Some things are just not negotiable—even for political expedience. The Constitution is one of those things. The six-month sunset provision in this bill does not make it OK—I don’t know where in the Bill of Rights it says that the first, fourth, fifth, and sixth amendments get to occasionally take time-off for the purposes of partisan politicking.

Further, does the Democratic leadership think that once given, this White House is going give back any of these powers? What will inoculate Democrats from the same demagoguery half a year from now? Why do they think that Bush Administration lawyers will even consider the sunset provision to be binding? Have we learned nothing from our experiences with the AUMF?

And, do Democrats not yet realize that the purpose of the administration’s far-reaching spy programs has nothing—nothing—to do with terrorism, and everything to do with suppressing dissent and destroying political opposition? Evidence has recently emerged that many of the programs we now call the TSP were started prior to 9/11/01 (yes, spying may have started before we even knew of such a thing as the “war on terror”), and the language of this weekend’s legislation very specifically avoids limiting surveillance to suspected terrorists.

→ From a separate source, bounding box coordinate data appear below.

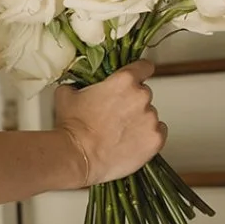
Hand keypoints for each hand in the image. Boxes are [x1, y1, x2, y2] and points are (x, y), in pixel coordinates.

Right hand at [53, 59, 167, 187]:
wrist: (77, 156)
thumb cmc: (72, 127)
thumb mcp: (66, 95)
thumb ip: (77, 86)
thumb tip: (76, 87)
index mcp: (124, 81)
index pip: (144, 67)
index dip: (140, 72)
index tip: (138, 77)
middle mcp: (141, 96)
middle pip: (144, 94)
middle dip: (132, 102)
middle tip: (115, 116)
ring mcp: (151, 119)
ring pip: (150, 115)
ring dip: (139, 121)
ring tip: (119, 134)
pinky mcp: (156, 140)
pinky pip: (158, 133)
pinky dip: (147, 136)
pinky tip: (131, 142)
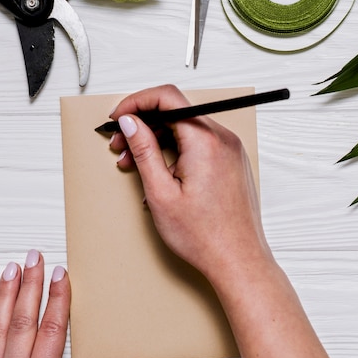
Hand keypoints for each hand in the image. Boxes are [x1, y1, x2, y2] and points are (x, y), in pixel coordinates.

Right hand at [109, 85, 272, 283]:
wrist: (238, 261)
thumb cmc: (205, 236)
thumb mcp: (161, 192)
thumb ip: (143, 150)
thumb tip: (130, 122)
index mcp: (205, 141)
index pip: (167, 97)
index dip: (136, 102)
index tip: (119, 117)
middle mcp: (223, 139)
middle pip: (175, 113)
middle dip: (142, 126)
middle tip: (119, 146)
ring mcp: (230, 150)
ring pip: (185, 129)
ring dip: (157, 141)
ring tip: (135, 165)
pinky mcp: (231, 162)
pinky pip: (199, 144)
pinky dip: (175, 151)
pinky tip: (160, 173)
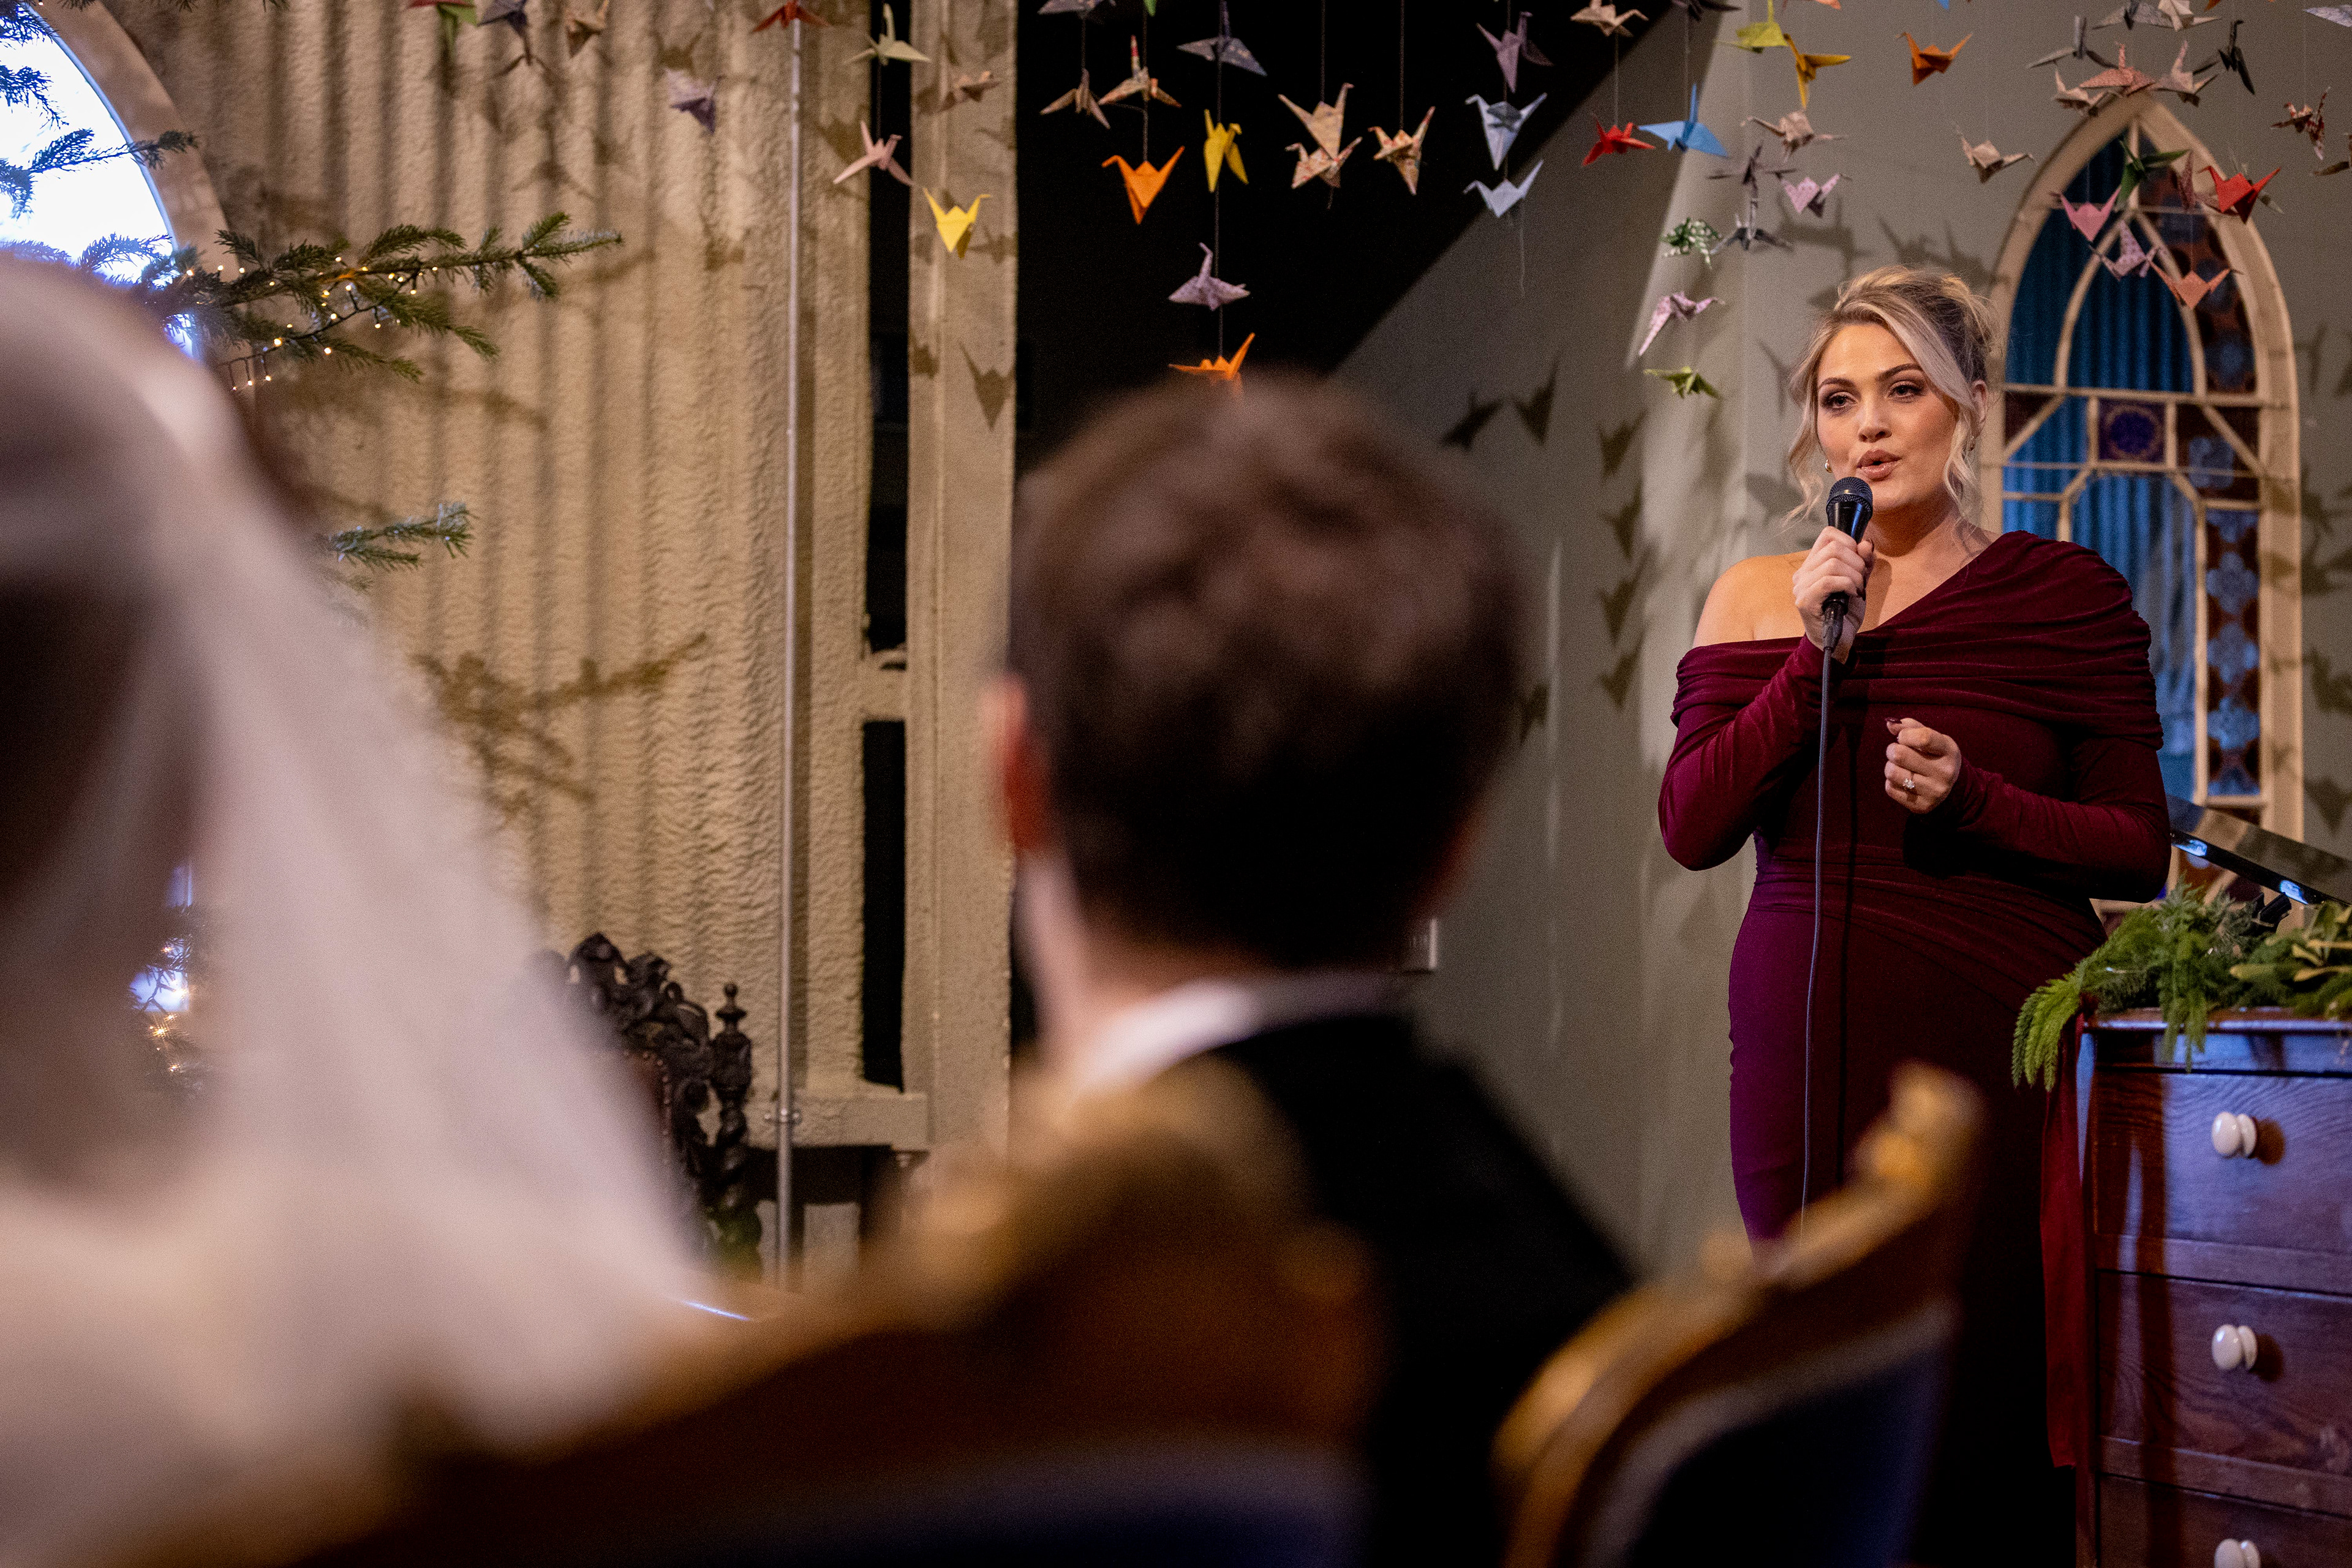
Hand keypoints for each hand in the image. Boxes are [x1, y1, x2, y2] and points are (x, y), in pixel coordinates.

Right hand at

And, I will add one other point. Though this feels trivial when compared with the weighty issues above, this legislation is actually bad, I think, for the American economy. With the increased powers given the administration, and the increased awareness of American spying, I can easily see other global powers looking to fully isolate their communications systems from those run through and/or by the US. American Telecom firms will not only lose the fees charged international communications passing over their networks, they will lose the technological edge as a rapidly expanding global communications sector develops its own networks, launches its own satellites, and expressly refuses to share their intellectual property with the compromised US part of the industry.

So, with all that in mind, what were the Democrats thinking? Were they thinking we wouldn’t notice? Were they thinking they would call Bush’s bluff? Were they thinking “at least this gets one of the main reasons for impeachment off the table?” Were they thinking it was 2002?

Were they thinking at all?

I ask because, at this point, in 2007, it has been pointed out by pundits, polls, and progressives alike: How do Democrats expect to look tough on security issues if they can’t resist the churlish railings of an unpopular president?

Especially when the American people, and the Constitution, have their back.

Well, if Democrats continue in this fashion, then voters won’t have their backs for long. If they can’t stand up to the president, then what do they stand for? And if Americans don’t know what these Democrats stand for, then the only thing any of us are going to get excited about is seeing them replaced.